Matching Massive Images: A Tiled Pipeline for LightGlue and RoMa
In my last post, we covered turning pairwise matches into a Bundler .out file. But that assumes you already have high-quality matches—which isn’t always a given.
When working with large-scale historical imagery (in my case, archival aerial imagery of Antarctica), standard tools like SIFT often fail against textureless ice and film degradation. The modern solution is to use deep learning models like SuperPoint and LightGlue. However, feeding massive, high-res scans directly into your GPU is often not feasible—you have to bridge the gap between image size and match quality.
This post walks through two different methods I built for getting reliable matches out of large images. It’s code-heavy, with extensive examples. A full notebook will be soon available.
The Basics
Before diving into the code, let’s establish some terminology.
Points
In photogrammetry, “points” refer to specific image locations of interest for matching.
There are two main types:
- Keypoints (KPs): Distinct 2D pixel coordinates identified in a single image—like the sharp corner of a building.
- Tie Points (TPs): Matched keypoint pairs between two different images, also called “matches” or “correspondences.” These represent the same physical location in the real world seen from two different viewpoints, and they are ultimately what photogrammetry needs.
Matchers
Matchers are algorithms or neural networks that take keypoints and their descriptors from two
images and find correspondences between them. They analyze the descriptors to determine which
keypoints from Image A likely correspond to which keypoints in Image B, based on similarity and
geometric consistency.
-
SIFT: The classic workhorse of computer vision. Unlike the modern tools on this list, SIFT is not a neural network—it relies on traditional gradient math to find edges and corners. While incredibly reliable and still the default in many commercial photogrammetry applications, it can struggle with extreme lighting changes, heavy shadows, or severe perspective shifts where deep-learning methods excel.
-
SuperPoint & LightGlue: The modern gold standard for sparse matching. SuperPoint acts as the “scout”—a CNN that extracts highly distinct keypoints and their unique descriptors. LightGlue (the successor to SuperGlue) is the “cartographer,” matching those descriptors using a fast transformer architecture.
-
RoMa: Where SuperPoint/LightGlue focus on specific, isolated points (sparse matching), RoMa analyzes the entire image patch to estimate pixel-to-pixel warps (dense matching). Because it considers the whole area holistically, it is highly robust against extreme viewpoint shifts, drastic lighting changes, and mostly textureless surfaces.
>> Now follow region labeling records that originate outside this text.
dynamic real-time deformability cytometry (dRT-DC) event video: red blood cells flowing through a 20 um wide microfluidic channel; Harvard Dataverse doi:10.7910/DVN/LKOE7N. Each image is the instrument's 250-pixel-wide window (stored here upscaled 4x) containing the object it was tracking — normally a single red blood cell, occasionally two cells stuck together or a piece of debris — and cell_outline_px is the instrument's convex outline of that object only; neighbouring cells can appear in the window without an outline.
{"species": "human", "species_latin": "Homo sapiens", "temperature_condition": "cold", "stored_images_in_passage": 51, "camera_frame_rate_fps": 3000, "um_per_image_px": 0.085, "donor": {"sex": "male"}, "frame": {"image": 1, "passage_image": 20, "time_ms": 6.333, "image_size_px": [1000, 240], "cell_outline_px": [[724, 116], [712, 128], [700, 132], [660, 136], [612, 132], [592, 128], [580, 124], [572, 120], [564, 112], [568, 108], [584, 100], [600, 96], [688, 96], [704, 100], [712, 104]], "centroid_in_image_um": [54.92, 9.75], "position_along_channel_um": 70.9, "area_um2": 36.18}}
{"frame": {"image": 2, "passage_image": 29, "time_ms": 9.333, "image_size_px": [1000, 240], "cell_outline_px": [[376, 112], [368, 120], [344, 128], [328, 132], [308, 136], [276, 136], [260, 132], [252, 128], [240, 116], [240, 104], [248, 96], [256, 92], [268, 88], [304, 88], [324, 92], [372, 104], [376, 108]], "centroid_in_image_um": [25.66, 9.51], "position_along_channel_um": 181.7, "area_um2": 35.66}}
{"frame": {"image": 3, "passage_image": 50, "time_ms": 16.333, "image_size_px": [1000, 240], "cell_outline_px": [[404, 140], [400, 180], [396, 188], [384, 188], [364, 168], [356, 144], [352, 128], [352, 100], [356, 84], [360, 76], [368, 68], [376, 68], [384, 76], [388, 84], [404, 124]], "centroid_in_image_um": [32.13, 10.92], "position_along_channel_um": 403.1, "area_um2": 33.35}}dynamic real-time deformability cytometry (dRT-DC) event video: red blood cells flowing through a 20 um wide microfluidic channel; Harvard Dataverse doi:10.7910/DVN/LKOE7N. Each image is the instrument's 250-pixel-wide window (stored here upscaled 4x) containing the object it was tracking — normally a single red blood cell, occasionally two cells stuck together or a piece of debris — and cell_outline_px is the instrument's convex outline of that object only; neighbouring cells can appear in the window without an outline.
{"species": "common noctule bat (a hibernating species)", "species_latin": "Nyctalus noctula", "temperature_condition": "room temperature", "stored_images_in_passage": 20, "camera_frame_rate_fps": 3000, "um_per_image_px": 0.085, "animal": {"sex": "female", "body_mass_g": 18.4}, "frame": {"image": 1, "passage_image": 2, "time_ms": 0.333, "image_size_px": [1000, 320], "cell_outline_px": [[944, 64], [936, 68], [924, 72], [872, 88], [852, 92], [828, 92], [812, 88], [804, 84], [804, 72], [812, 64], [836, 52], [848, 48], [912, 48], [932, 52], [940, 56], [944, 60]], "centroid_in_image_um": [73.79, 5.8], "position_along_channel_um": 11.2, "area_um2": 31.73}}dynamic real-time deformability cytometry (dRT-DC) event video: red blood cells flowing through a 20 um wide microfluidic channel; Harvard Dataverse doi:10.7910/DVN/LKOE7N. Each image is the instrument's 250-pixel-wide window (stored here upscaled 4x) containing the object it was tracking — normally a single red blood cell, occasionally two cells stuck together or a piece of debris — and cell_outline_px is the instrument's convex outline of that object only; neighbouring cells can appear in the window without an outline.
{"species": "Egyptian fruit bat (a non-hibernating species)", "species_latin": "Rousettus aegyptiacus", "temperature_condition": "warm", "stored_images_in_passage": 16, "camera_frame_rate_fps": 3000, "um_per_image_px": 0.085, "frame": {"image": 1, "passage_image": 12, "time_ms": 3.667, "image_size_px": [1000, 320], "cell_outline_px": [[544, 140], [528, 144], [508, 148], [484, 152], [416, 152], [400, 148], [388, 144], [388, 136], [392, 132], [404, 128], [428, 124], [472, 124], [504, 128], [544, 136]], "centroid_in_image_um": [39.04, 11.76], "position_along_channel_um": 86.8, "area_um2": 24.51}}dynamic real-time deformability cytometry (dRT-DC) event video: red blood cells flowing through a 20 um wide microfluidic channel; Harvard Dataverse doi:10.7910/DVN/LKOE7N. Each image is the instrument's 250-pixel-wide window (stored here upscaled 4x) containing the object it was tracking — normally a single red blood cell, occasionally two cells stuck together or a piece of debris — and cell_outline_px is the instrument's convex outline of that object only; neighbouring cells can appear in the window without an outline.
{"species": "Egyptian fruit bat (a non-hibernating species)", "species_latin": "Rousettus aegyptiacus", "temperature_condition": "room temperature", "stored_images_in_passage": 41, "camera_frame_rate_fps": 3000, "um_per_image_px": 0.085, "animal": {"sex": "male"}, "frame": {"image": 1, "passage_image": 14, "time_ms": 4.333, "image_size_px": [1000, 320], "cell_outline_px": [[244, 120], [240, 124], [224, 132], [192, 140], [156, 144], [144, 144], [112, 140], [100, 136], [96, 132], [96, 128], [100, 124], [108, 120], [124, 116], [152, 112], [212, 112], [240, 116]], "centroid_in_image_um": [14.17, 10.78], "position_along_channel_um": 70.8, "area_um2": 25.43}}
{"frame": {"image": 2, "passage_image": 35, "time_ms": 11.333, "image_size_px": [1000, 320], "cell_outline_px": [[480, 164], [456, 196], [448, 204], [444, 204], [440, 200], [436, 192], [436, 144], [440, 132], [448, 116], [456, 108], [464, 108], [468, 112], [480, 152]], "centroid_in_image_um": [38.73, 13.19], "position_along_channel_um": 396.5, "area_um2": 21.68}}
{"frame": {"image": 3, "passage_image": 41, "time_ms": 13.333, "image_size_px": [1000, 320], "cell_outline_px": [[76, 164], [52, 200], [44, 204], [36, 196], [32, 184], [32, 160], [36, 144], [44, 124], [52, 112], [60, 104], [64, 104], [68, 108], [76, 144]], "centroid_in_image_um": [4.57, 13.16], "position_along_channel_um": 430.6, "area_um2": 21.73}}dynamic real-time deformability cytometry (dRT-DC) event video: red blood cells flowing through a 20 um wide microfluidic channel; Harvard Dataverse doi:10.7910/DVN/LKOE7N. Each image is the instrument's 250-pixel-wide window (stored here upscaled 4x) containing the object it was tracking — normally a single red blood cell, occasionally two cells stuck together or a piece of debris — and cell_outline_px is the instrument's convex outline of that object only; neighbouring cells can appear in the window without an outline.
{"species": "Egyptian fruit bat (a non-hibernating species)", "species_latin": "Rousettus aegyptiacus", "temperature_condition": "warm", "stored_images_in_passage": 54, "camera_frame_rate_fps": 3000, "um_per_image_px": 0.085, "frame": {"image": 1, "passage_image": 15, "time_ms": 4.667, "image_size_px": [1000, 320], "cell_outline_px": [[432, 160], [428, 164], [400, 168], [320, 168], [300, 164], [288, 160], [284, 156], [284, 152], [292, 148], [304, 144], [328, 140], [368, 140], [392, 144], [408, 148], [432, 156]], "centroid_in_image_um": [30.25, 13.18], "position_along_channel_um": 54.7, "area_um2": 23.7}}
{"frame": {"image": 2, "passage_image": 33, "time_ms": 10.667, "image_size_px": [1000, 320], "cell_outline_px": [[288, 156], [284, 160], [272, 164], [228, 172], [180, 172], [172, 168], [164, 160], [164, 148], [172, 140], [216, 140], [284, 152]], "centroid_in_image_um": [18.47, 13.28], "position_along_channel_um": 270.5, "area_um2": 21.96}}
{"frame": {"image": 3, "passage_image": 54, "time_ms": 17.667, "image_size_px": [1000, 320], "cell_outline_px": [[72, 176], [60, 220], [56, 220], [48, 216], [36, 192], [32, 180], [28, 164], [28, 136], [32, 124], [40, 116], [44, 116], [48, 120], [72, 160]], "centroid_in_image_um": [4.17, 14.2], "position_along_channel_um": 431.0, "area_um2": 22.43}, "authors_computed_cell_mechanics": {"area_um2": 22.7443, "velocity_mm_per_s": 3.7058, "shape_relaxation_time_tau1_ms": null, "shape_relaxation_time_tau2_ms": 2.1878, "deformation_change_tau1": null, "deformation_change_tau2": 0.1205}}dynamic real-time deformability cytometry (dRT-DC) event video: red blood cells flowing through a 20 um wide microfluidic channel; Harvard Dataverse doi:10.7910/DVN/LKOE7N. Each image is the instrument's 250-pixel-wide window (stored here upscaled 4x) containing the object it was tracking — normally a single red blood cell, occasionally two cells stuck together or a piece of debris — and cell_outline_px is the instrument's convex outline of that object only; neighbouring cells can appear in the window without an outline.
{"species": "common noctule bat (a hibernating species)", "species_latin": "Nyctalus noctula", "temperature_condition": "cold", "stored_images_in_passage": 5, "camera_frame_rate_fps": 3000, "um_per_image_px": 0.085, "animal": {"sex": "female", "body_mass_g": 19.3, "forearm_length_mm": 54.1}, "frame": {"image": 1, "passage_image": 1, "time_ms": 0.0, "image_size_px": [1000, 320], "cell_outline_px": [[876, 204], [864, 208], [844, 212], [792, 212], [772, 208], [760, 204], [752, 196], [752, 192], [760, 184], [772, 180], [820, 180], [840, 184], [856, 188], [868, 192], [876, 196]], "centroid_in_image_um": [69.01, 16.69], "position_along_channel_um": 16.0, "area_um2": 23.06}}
Homography & Geometric Filtering
Both approaches rely heavily on computing a homography—a mathematical mapping that describes how
the flat surface of Image 1 relates to Image 2. We use this both to predict where tiles should
overlap and as a final filter to remove false positive matches (outliers).
Throughout these pipelines, I use USAC_MAGSAC instead of classic RANSAC. MAGSAC++ is
threshold-free and marginalizes over noise levels, making it significantly more robust against
the noise inherent in high-res imagery.
# A standard robust homography calculation used throughout this pipeline
h_matrix, inlier_mask = cv2.findHomography(
pts1, pts2,
method=cv2.USAC_MAGSAC,
ransacReprojThreshold=5.0,
confidence=0.9999,
maxIters=10000,
)
The Two Approaches
I ended up building not one but two different pipelines. Approach 1 is the more classic “extract & match” pipeline. Approach 2 grew from the need to handle more extreme geometric changes and achieve subpixel accuracy, combining two different matchers.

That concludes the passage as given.